Énoncé 1 → Quelles lignes de la liste contiennent la chaîne "order" ? Relevez-les toutes en tenant compte de la casse.

Suite aux évènements tragiques qui ont secoué la planète et marqué l’histoire à tout jamais (11 septembre 2001, attentats de Casablanca, Madrid, Londres,…), Zapatero a impulsé la création d’un cercle de haut niveau chargé de faire des recommandations quant à la cohabitation harmonieuse des civilisations.

Il y a effectivement un risque, une menace, c’est évident. La laïcité, précisément, doit être un bouclier pour faire face à un choc des civilisations présenté comme tel par certaines personnes. Chacun doit prendre conscience, vraiment, que la diversité est une chance inouïe. Cette prise de conscience doit se faire à tous les étages de nos sociétés, elle doit être universelle et adopté par tous. Faute de quoi, nous allons passer notre temps à nous épier, à nous provoquer,…jusqu’au point de nous détester. Nous devons être des promoteurs de la paix dans le monde, des VRP porteurs de valeurs communes comme la morale et la raison et des ouvriers oeuvrant pour l’harmonie entre les peuples. A ce titre, la France et le Maroc ont un rôle majeur à jouer et à assumer. L’entente parfaite entre nos deux pays devrait servir d’exemple à travers le monde.

Énoncé 2 → Pouvez-vous condenser le paragraphe de l'extrait qui commence par « Il y a effectivement un risque » en gardant ses idées principales ?

Liste à examiner →
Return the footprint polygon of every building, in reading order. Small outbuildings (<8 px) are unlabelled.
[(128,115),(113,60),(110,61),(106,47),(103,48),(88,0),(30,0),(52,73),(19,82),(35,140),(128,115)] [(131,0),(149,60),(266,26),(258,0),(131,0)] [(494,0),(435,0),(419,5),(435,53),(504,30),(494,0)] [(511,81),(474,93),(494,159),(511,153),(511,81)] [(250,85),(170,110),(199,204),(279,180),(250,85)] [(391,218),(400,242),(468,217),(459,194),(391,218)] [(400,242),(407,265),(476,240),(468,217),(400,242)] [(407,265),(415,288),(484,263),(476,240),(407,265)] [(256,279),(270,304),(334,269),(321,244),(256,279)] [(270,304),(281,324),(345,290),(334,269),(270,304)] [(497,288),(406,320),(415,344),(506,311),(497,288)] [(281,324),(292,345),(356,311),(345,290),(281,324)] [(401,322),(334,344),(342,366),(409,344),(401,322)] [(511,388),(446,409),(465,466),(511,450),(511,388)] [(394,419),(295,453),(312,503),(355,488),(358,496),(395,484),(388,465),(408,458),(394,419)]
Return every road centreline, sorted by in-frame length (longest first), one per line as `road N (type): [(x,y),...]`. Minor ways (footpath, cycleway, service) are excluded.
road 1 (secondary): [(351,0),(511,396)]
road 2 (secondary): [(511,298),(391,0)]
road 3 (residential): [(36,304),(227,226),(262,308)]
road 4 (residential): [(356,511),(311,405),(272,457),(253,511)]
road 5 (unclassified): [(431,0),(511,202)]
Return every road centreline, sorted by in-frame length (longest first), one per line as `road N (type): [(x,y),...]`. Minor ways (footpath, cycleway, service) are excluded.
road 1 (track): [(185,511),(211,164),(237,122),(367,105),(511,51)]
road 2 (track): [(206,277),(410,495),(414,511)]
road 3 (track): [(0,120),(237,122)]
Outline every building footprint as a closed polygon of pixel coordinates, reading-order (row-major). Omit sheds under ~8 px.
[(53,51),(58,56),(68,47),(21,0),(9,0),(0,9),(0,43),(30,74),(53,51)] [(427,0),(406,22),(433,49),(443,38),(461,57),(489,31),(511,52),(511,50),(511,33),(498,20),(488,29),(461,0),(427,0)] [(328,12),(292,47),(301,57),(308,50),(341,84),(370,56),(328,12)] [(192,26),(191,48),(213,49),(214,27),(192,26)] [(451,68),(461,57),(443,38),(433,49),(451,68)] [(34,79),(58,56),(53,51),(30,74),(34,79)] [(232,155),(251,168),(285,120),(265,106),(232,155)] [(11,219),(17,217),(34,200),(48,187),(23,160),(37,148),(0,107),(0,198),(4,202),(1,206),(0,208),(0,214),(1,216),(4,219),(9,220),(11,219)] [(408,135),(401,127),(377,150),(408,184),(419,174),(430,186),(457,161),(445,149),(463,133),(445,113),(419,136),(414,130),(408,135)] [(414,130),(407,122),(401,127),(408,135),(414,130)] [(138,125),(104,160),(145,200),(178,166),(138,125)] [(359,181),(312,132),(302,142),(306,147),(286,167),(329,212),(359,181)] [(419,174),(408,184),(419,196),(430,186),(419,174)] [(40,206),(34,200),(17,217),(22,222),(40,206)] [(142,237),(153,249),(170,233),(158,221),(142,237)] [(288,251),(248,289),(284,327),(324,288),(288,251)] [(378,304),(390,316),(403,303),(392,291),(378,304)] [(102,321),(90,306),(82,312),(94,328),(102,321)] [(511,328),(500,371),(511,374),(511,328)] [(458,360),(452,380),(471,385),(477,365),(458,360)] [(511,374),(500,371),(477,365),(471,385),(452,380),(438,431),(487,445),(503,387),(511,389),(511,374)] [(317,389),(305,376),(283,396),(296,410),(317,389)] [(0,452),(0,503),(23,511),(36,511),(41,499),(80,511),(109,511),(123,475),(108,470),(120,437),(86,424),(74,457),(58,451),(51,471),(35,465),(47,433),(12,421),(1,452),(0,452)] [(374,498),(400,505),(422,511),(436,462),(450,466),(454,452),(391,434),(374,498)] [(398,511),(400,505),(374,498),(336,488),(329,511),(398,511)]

Réponse complète 1 →
Return the footprint polygon of every building, in reading order. Small outbuildings (<8 px) are unlabelled.
Outline every building footprint as a closed polygon of pixel coordinates, reading-order (row-major). Omit sheds under ~8 px.

Réponse complète 2 → Le risque d'un choc des civilisations est réel, et certains le présentent comme tel ; la laïcité doit servir de bouclier pour y faire face. Chacun doit comprendre que la diversité est une chance inouïe, et cette prise de conscience doit être universelle, à tous les étages de la société. Sinon, on finira par s'épier, se provoquer, puis se détester. Il faut promouvoir la paix, porter des valeurs communes comme la morale et la raison, et œuvrer pour l'harmonie entre les peuples. La France et le Maroc ont un rôle majeur à y jouer, et leur entente devrait servir d'exemple au monde.